Intel Distiller工具包-量化实现2

cyz0202

已于 2022-07-05 11:12:48 修改

阅读量431

点赞数 1

分类专栏：技术问题 # 量化 # 深度学习文章标签：深度学习

于 2022-05-31 01:03:23 首次发布

本文链接：https://blog.youkuaiyun.com/cyz0202/article/details/125041577

版权

技术问题同时被 3 个专栏收录

56 篇文章

订阅专栏

深度学习

28 篇文章

订阅专栏

量化

8 篇文章

订阅专栏

本系列文章

Intel Distiller工具包-量化实现1

Intel Distiller工具包-量化实现2

回顾

上一篇文章中介绍了Distiller及Quantizer基类，基类定义了重要的变量，如replacement_factory（dict，用于记录待量化module对应的wrapper）；此外定义了量化流程，包括预处理（BN折叠，激活优化等）、量化模块替换、后处理等主要步骤；
本文介绍继承自Quantizer的子类量化器，包括
- PostTrainLinearQuantizer（本文）
- QuantAwareTrainRangeLinearQuantizer（后续）
- PACTQuantizer（后续）
- NCFQuantAwareTrainQuantizer（后续）
本文代码也挺多的，由于没法全部贴出来，有些地方说的不清楚的，还请读者去参考源码；

PostTrainLinearQuantizer

后训练量化器；对已训练好的模型进行量化，需要先使用少量输入收集模型内部输入、输出、权重的统计数据；
PostTrainLinearQuantizer的类定义如下：主要内容在构造函数里，下面介绍；其他就是加了预处理（BN折叠、激活层优化）等；
构造函数：重点在这

构造函数中，前面都是检查和默认设置（如量化模式检查、clip模式检查、是否有统计数据、默认量化设置等）；直到下面这段代码，才是PostTrainLinearQuantizer核心

        #### PART1-参数层的量化：使用固定的 RangeLinearQuantParamLayerWrapper ####
        self.replacement_factory[nn.Conv2d] = replace_param_layer
        self.replacement_factory[nn.Conv3d] = replace_param_layer
        self.replacement_factory[nn.Linear] = replace_param_layer

        #### PART2-非参数层的量化：使用相应的Wrapper，使用functools partial ####
        # concat：固定wrapper_type为RangeLinearQuantConcatWrapper
        factory_concat = partial(
            replace_non_param_layer, RangeLinearQuantConcatWrapper)
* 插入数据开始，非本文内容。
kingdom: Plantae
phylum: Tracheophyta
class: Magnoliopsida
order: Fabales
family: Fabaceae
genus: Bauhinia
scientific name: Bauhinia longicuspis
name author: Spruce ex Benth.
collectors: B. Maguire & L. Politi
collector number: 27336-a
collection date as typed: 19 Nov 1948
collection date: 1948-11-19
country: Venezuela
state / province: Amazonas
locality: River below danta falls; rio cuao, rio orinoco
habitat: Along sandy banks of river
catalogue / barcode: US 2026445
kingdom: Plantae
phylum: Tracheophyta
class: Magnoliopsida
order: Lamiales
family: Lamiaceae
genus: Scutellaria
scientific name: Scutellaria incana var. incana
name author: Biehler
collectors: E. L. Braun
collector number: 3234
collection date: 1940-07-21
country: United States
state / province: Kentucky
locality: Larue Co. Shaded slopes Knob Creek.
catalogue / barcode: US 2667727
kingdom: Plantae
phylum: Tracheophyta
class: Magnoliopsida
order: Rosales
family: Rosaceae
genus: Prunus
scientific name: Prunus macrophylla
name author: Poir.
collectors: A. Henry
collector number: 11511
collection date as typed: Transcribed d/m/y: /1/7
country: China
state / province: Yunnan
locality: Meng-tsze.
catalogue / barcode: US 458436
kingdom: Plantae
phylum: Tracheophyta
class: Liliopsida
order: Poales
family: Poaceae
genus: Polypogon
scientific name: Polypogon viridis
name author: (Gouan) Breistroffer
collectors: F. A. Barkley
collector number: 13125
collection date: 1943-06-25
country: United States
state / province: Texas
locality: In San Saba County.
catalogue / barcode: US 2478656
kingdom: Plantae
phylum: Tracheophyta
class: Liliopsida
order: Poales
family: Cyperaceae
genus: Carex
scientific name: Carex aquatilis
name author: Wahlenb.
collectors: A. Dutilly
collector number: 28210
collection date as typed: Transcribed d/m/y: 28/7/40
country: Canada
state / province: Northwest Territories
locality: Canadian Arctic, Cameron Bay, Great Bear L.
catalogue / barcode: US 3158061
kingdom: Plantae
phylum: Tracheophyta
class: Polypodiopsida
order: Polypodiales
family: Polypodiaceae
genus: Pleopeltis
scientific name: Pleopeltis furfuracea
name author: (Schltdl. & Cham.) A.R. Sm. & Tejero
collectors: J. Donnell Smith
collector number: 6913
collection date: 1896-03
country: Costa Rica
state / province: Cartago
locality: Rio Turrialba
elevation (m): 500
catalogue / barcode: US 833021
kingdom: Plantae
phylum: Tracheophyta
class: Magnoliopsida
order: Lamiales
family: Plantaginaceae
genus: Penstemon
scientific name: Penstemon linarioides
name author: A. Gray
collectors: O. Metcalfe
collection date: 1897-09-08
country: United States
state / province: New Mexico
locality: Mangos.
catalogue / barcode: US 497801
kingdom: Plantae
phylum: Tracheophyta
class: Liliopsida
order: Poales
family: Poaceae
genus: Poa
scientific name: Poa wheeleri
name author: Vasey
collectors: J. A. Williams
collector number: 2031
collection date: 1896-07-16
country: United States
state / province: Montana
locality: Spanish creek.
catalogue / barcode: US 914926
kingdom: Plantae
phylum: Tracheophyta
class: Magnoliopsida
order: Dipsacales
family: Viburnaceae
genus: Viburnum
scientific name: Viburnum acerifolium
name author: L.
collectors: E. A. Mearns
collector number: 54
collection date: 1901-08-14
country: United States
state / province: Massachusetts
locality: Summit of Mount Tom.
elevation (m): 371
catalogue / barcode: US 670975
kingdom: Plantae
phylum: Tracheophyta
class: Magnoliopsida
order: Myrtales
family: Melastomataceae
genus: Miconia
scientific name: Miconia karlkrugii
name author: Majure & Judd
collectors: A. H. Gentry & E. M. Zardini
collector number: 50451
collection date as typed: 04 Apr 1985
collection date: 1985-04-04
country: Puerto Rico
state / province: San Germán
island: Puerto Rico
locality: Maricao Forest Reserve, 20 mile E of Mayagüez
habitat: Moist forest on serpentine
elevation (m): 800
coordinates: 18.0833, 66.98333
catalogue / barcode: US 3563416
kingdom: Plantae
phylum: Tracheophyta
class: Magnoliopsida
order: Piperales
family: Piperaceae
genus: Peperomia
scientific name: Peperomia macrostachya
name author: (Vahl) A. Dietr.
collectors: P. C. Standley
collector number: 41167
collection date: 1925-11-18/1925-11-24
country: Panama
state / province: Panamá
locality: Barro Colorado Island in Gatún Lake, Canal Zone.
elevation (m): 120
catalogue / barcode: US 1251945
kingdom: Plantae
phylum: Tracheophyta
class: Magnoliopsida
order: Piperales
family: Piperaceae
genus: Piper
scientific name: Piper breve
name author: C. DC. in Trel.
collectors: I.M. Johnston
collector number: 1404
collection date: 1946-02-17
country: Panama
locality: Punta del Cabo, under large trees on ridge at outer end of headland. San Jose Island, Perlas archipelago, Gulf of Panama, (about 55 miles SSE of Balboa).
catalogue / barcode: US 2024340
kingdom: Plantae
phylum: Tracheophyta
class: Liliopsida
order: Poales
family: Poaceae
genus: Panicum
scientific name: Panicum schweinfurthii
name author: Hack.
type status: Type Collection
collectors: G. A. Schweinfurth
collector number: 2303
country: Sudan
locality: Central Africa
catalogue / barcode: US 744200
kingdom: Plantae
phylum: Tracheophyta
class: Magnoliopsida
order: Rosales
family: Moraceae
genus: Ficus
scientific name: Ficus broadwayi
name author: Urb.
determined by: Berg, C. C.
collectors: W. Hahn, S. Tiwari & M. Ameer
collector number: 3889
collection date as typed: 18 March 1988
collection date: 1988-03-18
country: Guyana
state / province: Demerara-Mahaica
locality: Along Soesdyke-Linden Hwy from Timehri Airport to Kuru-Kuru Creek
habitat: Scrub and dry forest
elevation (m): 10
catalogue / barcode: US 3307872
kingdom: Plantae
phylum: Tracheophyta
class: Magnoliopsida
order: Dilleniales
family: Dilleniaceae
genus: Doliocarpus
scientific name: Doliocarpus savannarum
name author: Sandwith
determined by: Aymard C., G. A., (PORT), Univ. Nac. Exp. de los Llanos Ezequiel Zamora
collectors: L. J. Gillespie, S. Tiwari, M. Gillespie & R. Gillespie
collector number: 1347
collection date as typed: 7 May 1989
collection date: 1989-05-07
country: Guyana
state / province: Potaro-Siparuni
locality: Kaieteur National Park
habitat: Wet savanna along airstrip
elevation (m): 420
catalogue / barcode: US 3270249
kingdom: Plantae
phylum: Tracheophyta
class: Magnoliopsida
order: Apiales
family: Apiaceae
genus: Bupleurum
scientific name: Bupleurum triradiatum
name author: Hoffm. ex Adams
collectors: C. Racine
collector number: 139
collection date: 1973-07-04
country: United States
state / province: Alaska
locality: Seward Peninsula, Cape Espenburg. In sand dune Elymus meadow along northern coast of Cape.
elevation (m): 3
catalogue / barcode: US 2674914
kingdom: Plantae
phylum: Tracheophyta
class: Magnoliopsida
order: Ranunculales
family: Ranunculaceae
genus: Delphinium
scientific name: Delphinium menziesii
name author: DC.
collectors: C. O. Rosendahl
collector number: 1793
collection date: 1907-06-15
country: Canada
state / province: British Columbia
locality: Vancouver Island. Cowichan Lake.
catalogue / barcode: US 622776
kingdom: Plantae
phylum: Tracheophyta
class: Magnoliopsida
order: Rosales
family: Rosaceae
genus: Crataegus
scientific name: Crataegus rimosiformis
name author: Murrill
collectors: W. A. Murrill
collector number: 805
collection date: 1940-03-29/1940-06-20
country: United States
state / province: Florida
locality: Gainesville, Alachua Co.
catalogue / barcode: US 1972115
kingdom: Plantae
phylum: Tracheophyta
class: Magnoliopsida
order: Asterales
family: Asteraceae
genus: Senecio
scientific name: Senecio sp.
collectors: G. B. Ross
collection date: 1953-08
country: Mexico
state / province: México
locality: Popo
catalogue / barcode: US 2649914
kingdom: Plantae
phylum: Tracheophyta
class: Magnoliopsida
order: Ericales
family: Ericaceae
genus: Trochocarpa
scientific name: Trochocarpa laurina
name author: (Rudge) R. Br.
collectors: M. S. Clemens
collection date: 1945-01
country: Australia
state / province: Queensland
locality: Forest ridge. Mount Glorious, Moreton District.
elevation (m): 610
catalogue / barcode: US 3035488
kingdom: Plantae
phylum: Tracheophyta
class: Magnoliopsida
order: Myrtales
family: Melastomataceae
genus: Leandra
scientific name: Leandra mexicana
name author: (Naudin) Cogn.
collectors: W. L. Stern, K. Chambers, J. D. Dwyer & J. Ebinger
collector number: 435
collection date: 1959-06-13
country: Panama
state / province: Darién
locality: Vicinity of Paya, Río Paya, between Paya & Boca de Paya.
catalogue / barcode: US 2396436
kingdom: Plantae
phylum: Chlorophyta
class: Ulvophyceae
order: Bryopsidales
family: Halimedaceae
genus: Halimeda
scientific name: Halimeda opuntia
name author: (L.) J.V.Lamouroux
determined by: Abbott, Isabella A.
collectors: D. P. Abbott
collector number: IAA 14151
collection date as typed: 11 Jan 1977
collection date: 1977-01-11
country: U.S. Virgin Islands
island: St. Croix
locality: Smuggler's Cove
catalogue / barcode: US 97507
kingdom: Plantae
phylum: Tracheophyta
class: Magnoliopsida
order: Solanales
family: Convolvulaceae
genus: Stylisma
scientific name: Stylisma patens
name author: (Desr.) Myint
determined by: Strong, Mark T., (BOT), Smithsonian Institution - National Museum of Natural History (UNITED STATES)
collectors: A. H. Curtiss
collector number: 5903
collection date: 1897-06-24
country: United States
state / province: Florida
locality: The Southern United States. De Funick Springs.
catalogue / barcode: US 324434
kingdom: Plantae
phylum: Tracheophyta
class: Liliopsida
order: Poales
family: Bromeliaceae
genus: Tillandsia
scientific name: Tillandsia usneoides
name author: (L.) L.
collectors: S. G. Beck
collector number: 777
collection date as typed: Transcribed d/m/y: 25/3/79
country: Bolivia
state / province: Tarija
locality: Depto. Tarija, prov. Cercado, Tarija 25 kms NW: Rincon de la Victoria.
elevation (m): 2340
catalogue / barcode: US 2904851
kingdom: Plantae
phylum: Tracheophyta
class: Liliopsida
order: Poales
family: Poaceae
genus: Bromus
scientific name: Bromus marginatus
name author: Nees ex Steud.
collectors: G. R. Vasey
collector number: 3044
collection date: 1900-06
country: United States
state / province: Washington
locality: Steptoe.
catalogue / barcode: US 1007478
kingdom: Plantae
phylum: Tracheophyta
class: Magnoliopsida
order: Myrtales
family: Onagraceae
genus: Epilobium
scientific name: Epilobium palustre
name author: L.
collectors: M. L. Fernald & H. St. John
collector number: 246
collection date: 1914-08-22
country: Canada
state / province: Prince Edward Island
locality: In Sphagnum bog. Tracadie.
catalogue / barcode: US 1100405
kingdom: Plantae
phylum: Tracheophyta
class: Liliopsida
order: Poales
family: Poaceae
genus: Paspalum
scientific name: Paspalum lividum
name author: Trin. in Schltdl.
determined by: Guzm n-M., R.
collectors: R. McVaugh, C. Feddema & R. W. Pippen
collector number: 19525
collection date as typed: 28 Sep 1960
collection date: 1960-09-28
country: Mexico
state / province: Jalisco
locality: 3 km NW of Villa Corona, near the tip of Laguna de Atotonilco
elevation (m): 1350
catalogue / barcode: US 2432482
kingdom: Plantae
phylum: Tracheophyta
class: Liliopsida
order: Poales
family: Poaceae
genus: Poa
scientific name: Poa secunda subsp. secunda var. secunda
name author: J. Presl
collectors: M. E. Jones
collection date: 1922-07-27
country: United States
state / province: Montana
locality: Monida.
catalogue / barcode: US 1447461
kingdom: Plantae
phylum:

        # add：固定wrapper_type为RangeLinearQuantEltwiseAddWrapper
        factory_eltwiseadd = partial(
            replace_non_param_layer, RangeLinearQuantEltwiseAddWrapper)

        # dot-product：固定wrapper_type为RangeLinearQuantEltwiseMultWrapper
        factory_eltwisemult = partial(
            replace_non_param_layer, RangeLinearQuantEltwiseMultWrapper)

        # matrix-mul：固定wrapper_type为RangeLinearQuantMatmulWrapper
        factory_matmul = partial(
            replace_non_param_layer, RangeLinearQuantMatmulWrapper)

        update_wrapper(factory_concat, replace_non_param_layer)  # 从参数2的对象 取内置参数 覆盖 参数1的对象对应参数
        update_wrapper(factory_eltwiseadd, replace_non_param_layer)
        update_wrapper(factory_eltwisemult, replace_non_param_layer)
        update_wrapper(factory_matmul, replace_non_param_layer)

        self.replacement_factory[distiller.modules.Concat] = factory_concat  # factory_concat(Concat, ...)
        self.replacement_factory[distiller.modules.EltwiseAdd] = factory_eltwiseadd
        self.replacement_factory[distiller.modules.EltwiseMult] = factory_eltwisemult
        self.replacement_factory[distiller.modules.Matmul] = factory_matmul
        self.replacement_factory[distiller.modules.BatchMatmul] = factory_matmul
        # ===============================================

        #### PART3-embedding层的量化：####
        self.replacement_factory[nn.Embedding] = replace_embedding

正如代码注释所述，代码分别对可量化参数层、非参数层、embedding层进行量化设置

参数层：

以nn.Conv2d为例：self.replacement_factory[nn.Conv2d] = replace_param_layer
表示nn.Conv2d这个module会被replace_param_layer生成的量化版本module替换掉
我们来看看replace_param_layer是什么样的？
可以看到replace_param_layer在对module（此处指nn.Conv2d）封装时，其实返回的是RangeLinearQuantParamLayerWrapper对象（它是一个nn.Module，即新module替换旧module）；所以我们再来看看这个wrapper对象是如何实现的；
RangeLinearQuantParamLayerWrapper继承自RangeLinearQuantWrapper，需要先看看基类RangeLinearQuantWrapper的定义：
重点看一下forward函数：

RangeLinearQuantParamLayerWrapper需要根据基类RangeLinearQuantWrapper的定义和自身需求实现相关函数，主要是quantized_forward和get_accum_to_output_re_quantization_params；具体定义如下

# 定义了参数层量化的方式
class RangeLinearQuantParamLayerWrapper(RangeLinearQuantWrapper):
    """
    Linear range-based quantization wrappers for layers with weights and bias (namely torch.nn.ConvNd and
    torch.nn.Linear)

    Assume:

    x_q = round(scale_x * x_f) - zero_point_x

    Hence:

    x_f = 1/scale_x * x_q + zero_point_x  # 根据下面写法，应该是 1/scale_x * (x_q + zero_point_x)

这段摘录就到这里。